Friday, October 14, 2005

Cases of polio virus found in Amish community

ST. PAUL, Minn. -- Four children in a Minnesota Amish community have become infected with the polio virus, the first known infections in the U.S. in five years, state health officials said. Health officials said the cases do not pose a threat to the general public because most people have been vaccinated against polio. But they said they expect to find more infections within the Amish community because some of its members refuse immunizations on religious grounds. None of the children have shown any symptoms of the paralyzing disease.

Job losses from hurricanes jump to 438,000

WASHINGTON -- The number of people who have lost their jobs because of hurricanes Katrina and Rita jumped to 438,000 last week as the economic shockwaves from the nation's costliest natural disaster continued to be felt six weeks after Katrina hit the Gulf Coast. The Labor Department reported that an additional 75,000 hurricane-related claims were filed last week out of a nationwide total of 389,000 new claims for unemployment benefits.

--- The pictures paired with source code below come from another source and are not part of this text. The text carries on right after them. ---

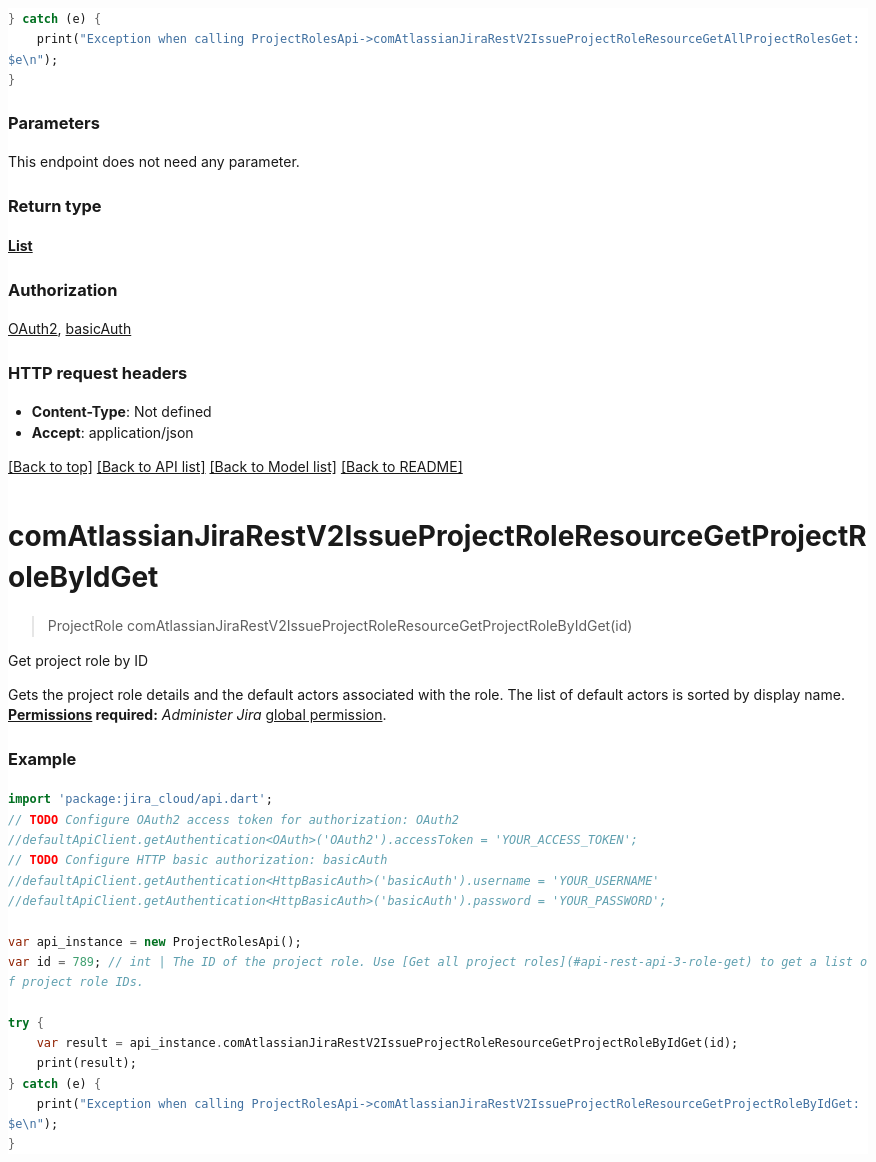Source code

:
 ```dart
} catch (e) {
    print("Exception when calling ProjectRolesApi->comAtlassianJiraRestV2IssueProjectRoleResourceGetAllProjectRolesGet: $e\n");
}
```

### Parameters
This endpoint does not need any parameter.

### Return type

[**List<ProjectRole>**](ProjectRole.md)

### Authorization

[OAuth2](../README.md#OAuth2), [basicAuth](../README.md#basicAuth)

### HTTP request headers

 - **Content-Type**: Not defined
 - **Accept**: application/json

[[Back to top]](#) [[Back to API list]](../README.md#documentation-for-api-endpoints) [[Back to Model list]](../README.md#documentation-for-models) [[Back to README]](../README.md)

# **comAtlassianJiraRestV2IssueProjectRoleResourceGetProjectRoleByIdGet**
> ProjectRole comAtlassianJiraRestV2IssueProjectRoleResourceGetProjectRoleByIdGet(id)

Get project role by ID

Gets the project role details and the default actors associated with the role. The list of default actors is sorted by display name.  **[Permissions](#permissions) required:** *Administer Jira* [global permission](https://confluence.atlassian.com/x/x4dKLg).

### Example 
```dart
import 'package:jira_cloud/api.dart';
// TODO Configure OAuth2 access token for authorization: OAuth2
//defaultApiClient.getAuthentication<OAuth>('OAuth2').accessToken = 'YOUR_ACCESS_TOKEN';
// TODO Configure HTTP basic authorization: basicAuth
//defaultApiClient.getAuthentication<HttpBasicAuth>('basicAuth').username = 'YOUR_USERNAME'
//defaultApiClient.getAuthentication<HttpBasicAuth>('basicAuth').password = 'YOUR_PASSWORD';

var api_instance = new ProjectRolesApi();
var id = 789; // int | The ID of the project role. Use [Get all project roles](#api-rest-api-3-role-get) to get a list of project role IDs.

try { 
    var result = api_instance.comAtlassianJiraRestV2IssueProjectRoleResourceGetProjectRoleByIdGet(id);
    print(result);
} catch (e) {
    print("Exception when calling ProjectRolesApi->comAtlassianJiraRestV2IssueProjectRoleResourceGetProjectRoleByIdGet: $e\n");
}
```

Prosecutor subpoenas DeLay's phone records

WASHINGTON -- A Texas prosecutor subpoenaed telephone records for the home phone of former House Majority Leader Tom DeLay and his political campaign Thursday. Also subpoenaed were phone records for two numbers for his daughter, Dani DeLay Ferro. The subpoenas list telephone numbers, but not whom they belong to. They ask for information about the calls, voice mail service, and long-distance calls made from or charged to the numbers.

British playwright wins Nobel Prize in literature

STOCKHOLM, Sweden -- British playwright Harold Pinter, who juxtaposed the brutal and the banal in such works as "The Caretaker" and "The Birthday Party" and made an art form out of spare language and unbearable silence, won the 2005 Nobel Prize in literature Thursday. Pinter "in his plays uncovers the precipice under everyday prattle and forces entry into oppression's closed rooms," the Swedish Academy said. The chilling, understated style of his work even inspired an adjective all his own: Pinteresque.

4,000-year-old noodles found in western China

BEIJING-- And you thought your leftovers were old. A 4,000-year-old bowl of noodles has been discovered at an archaeological site in western China -- possible proof for the argument that China invented pasta before Italy. "These are definitely the earliest noodles ever found," said Lu Houyuan, a researcher with the Institute of Geology in Beijing who studied the ingredients of the pristinely preserved pasta. The discovery of the yellow noodles in Minhe County in the province of Qinghai is reported in this week's edition of Nature magazine. The clump of noodles was found inside an overturned bowl under 10 feet of sediment from a flood that researchers suspect wiped out the Qijia Culture of the late Neolithic era.